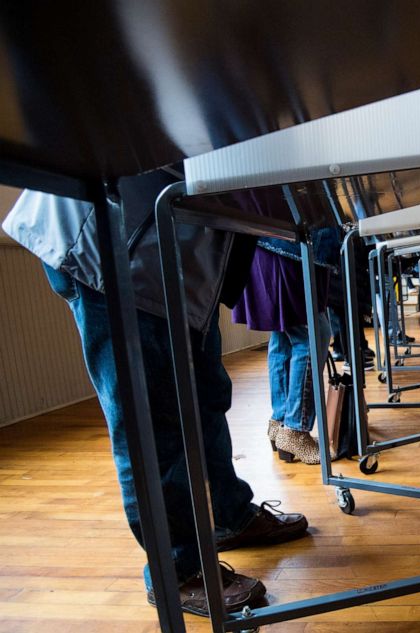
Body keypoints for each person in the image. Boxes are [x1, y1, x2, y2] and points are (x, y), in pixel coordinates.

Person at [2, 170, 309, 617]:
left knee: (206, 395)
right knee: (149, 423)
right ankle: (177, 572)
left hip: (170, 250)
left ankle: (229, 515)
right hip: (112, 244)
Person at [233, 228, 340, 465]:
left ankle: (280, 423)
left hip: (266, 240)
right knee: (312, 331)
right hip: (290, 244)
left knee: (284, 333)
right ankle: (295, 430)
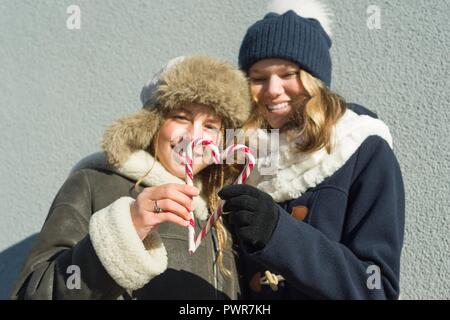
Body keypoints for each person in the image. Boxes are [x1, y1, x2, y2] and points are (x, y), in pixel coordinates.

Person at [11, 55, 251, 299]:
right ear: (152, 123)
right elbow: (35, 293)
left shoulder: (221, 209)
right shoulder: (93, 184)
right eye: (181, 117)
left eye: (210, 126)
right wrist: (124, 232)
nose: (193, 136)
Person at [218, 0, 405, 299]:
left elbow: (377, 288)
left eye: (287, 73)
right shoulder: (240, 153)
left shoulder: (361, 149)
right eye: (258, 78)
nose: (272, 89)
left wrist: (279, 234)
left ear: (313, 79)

+ + + + +

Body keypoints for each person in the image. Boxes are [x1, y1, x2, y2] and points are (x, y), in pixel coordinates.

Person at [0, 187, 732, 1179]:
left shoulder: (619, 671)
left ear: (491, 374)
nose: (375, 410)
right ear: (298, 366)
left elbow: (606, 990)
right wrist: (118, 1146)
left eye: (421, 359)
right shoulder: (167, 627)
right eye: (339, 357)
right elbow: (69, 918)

+ + + + +

*DIRECTIONS*: In the listing above, find the line containing "left hip: (266, 240)" and the line containing "right elbow: (35, 293)", then write out both of them and every line between, exactly, with no pictures.

*SOLUTION*:
left hip: (266, 240)
right knee: (312, 331)
right hip: (290, 244)
left knee: (284, 333)
right ankle: (295, 430)
Body keypoints for each person in the image. Boxes are [x1, y1, x2, y2] and points are (x, y), in pixel coordinates.

Person at [11, 55, 251, 299]:
right ear: (152, 123)
right elbow: (35, 293)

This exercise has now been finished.